Only the lines below from the one containing "ra aceptar cookies de marketing y" to the one containing "permitir este contenido" should be repeated, both included and unchanged.

Recorded information:
-- Opening Marker --

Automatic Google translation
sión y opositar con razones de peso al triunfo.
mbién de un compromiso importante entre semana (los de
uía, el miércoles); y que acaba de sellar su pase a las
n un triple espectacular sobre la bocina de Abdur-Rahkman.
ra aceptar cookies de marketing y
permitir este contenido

-- Closing Marker --
-- Opening Marker --

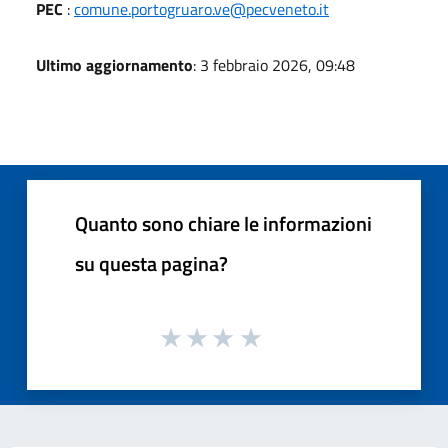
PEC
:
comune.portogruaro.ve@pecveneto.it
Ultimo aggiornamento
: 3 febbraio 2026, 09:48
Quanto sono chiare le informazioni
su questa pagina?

-- Closing Marker --

Solution for this problem:
ra aceptar cookies de marketing y
permitir este contenido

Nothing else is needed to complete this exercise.